■ **Work to be completed**: Exactly as they appear below, repeat the lines from the one with "işarələnmişdir" through the one with "Musikalische Lesung zu Ilse Weber". Drop every picture.

▼▼▼

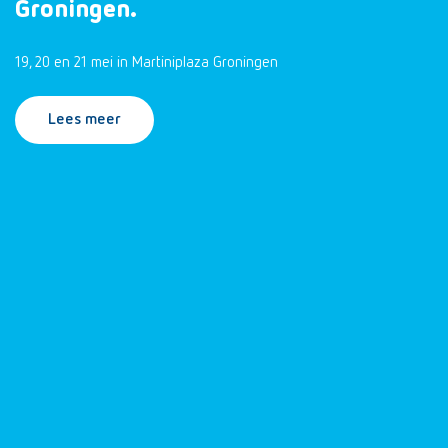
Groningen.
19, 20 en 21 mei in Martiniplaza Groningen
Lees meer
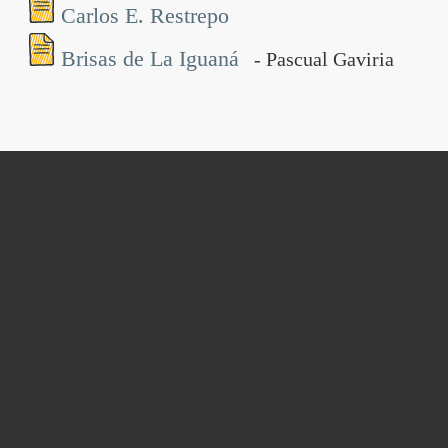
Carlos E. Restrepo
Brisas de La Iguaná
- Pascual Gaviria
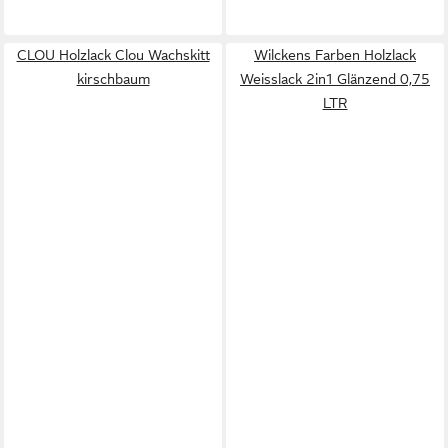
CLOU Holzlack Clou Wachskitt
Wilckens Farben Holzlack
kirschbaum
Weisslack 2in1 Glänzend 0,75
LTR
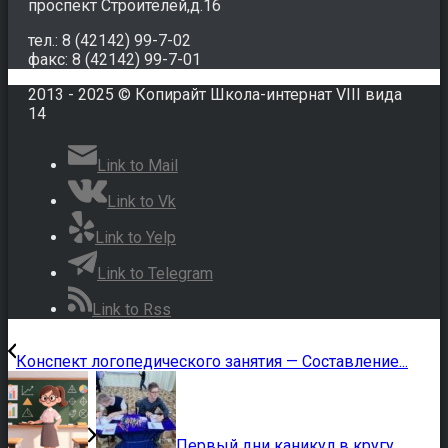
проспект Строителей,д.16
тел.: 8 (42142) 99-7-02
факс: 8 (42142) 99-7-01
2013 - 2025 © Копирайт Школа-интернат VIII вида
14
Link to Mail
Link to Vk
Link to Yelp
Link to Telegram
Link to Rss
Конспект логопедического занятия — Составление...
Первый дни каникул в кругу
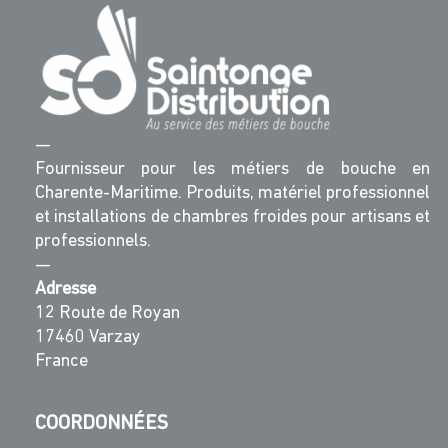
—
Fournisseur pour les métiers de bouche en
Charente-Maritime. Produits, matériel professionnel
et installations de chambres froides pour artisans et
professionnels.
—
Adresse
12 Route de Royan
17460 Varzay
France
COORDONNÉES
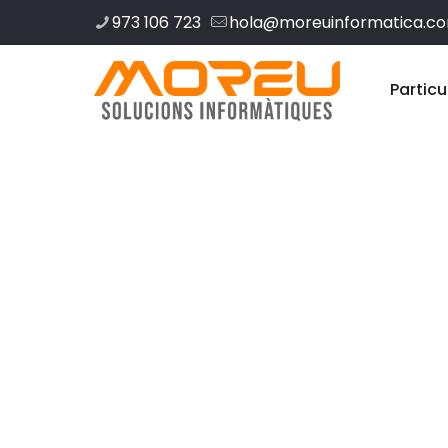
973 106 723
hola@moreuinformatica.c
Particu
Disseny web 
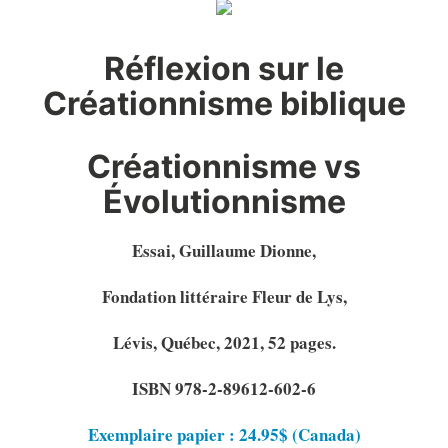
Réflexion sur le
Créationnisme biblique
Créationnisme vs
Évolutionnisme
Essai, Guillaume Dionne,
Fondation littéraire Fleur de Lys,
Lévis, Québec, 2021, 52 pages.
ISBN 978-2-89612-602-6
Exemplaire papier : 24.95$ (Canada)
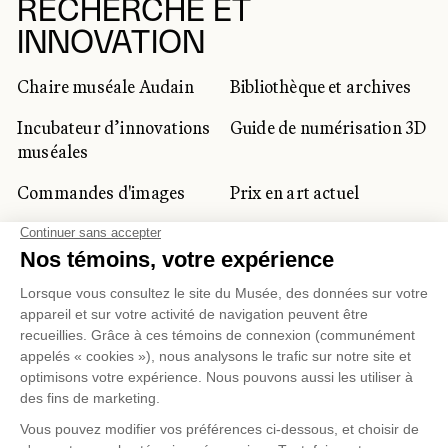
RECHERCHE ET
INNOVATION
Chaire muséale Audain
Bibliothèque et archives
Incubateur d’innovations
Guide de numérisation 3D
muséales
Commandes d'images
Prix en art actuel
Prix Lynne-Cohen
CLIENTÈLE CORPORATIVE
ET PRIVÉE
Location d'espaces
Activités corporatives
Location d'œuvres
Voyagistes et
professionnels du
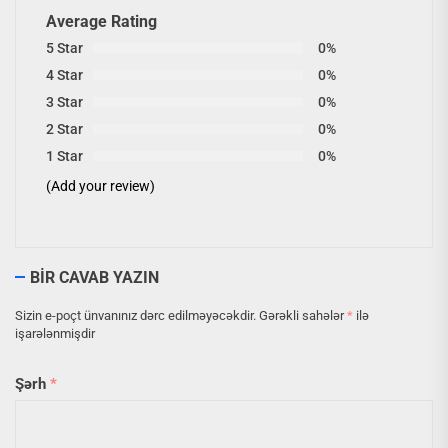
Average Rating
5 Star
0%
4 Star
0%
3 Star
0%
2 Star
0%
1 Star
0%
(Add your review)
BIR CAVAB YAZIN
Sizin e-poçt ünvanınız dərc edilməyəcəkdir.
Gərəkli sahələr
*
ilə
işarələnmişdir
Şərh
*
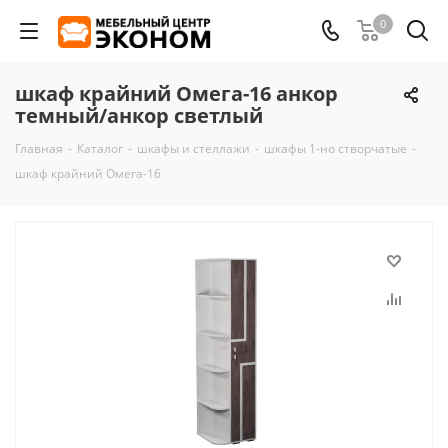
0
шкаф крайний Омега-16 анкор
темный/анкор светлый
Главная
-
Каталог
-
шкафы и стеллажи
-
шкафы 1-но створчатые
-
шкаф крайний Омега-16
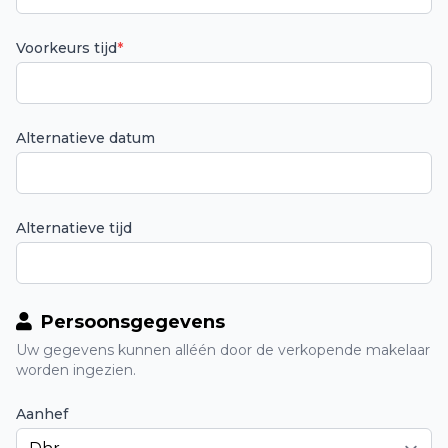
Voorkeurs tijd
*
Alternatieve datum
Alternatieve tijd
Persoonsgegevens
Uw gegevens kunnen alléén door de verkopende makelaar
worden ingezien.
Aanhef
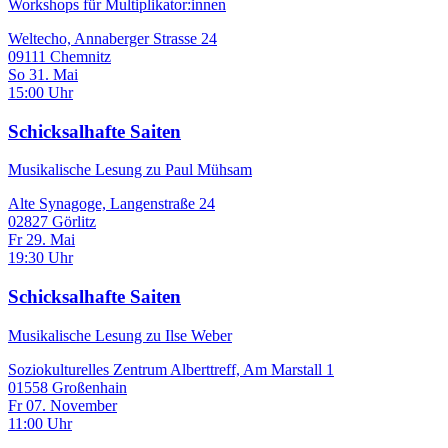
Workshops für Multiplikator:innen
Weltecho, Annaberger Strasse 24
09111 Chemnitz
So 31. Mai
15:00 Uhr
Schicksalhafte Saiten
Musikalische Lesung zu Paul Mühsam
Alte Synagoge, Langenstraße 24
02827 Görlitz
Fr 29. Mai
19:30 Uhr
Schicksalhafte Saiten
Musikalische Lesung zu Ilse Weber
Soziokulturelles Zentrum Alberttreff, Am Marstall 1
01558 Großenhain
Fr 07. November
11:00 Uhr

▲▲▲
▼▼▼

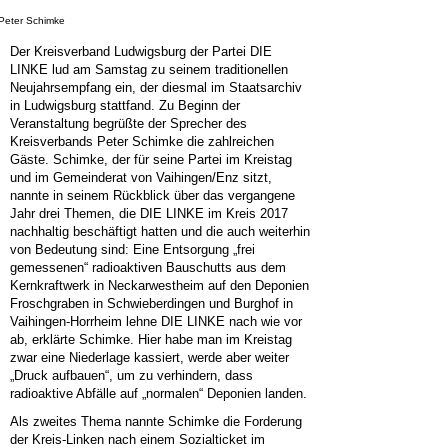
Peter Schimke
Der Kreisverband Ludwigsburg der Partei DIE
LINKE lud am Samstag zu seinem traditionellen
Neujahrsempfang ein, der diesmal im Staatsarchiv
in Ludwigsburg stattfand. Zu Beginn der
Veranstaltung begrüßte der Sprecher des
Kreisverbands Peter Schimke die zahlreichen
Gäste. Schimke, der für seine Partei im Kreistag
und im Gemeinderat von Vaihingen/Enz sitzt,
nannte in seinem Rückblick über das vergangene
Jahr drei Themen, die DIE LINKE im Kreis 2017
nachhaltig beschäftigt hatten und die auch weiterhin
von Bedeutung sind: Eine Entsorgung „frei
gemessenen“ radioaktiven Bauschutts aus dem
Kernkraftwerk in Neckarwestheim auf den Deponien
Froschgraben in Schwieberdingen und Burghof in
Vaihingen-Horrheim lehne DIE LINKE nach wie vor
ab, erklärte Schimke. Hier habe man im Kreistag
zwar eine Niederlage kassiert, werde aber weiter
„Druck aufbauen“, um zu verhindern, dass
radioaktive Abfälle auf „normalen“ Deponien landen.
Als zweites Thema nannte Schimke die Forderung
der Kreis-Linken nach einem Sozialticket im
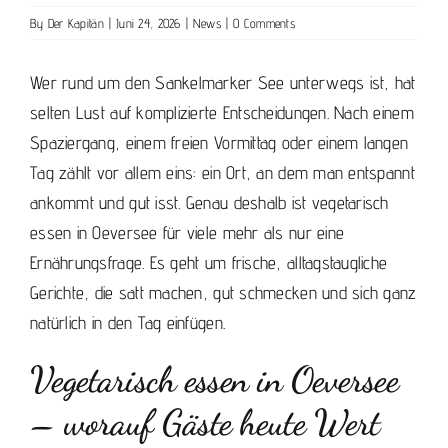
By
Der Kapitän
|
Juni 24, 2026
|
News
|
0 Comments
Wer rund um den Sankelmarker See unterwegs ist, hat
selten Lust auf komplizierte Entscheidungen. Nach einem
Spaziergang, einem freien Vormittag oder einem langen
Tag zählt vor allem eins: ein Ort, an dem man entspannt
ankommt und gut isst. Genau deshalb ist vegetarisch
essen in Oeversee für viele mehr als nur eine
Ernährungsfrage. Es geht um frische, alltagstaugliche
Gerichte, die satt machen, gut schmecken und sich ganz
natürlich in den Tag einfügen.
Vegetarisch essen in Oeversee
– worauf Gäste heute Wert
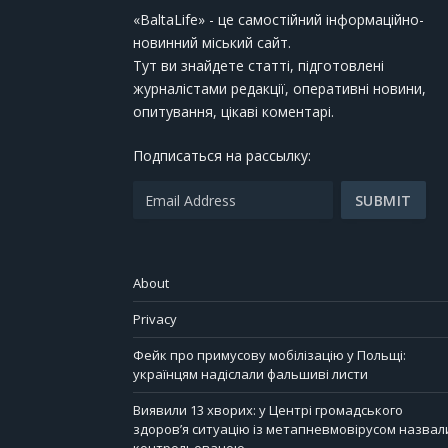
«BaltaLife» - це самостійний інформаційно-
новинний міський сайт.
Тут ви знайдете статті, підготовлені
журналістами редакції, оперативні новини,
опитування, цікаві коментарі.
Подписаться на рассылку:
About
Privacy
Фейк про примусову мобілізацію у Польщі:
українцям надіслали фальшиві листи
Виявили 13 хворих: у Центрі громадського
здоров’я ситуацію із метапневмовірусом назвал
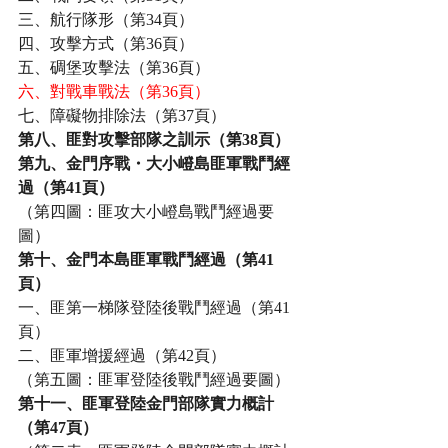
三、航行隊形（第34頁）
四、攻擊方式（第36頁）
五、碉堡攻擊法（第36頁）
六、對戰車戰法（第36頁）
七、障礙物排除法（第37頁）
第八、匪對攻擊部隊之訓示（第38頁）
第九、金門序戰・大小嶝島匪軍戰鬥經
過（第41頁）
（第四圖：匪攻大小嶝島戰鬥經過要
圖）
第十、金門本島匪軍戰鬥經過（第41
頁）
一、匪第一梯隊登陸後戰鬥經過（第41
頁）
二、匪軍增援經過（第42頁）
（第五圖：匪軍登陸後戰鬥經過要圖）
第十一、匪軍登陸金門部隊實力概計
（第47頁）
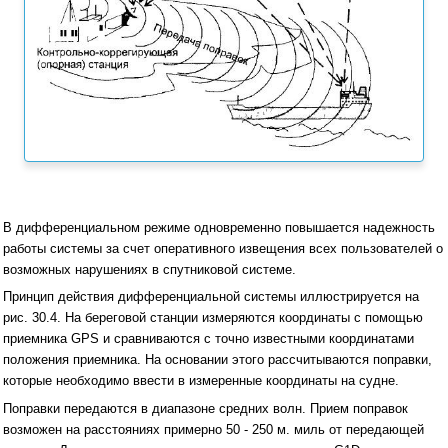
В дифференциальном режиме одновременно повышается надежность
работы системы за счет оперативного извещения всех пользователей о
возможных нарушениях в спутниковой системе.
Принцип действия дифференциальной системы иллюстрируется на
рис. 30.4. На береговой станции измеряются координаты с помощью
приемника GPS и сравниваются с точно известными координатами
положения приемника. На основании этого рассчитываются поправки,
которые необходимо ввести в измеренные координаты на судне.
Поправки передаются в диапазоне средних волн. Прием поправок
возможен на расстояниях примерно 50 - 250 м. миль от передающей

▲▲▲

■ **Solution for this exercise**:
işarələnmişdir
Şərh
*
0
шкаф крайний Омега-16 анкор
темный/анкор светлый
Главная
-
Каталог
-
шкафы и стеллажи
-
шкафы 1-но створчатые
-
шкаф крайний Омега-16
Voorkeurs tijd
*
Alternatieve datum
Alternatieve tijd
Persoonsgegevens
Uw gegevens kunnen alléén door de verkopende makelaar
worden ingezien.
Aanhef
Workshops für Multiplikator:innen
Weltecho, Annaberger Strasse 24
09111 Chemnitz
So 31. Mai
15:00 Uhr
Schicksalhafte Saiten
Musikalische Lesung zu Paul Mühsam
Alte Synagoge, Langenstraße 24
02827 Görlitz
Fr 29. Mai
19:30 Uhr
Schicksalhafte Saiten
Musikalische Lesung zu Ilse Weber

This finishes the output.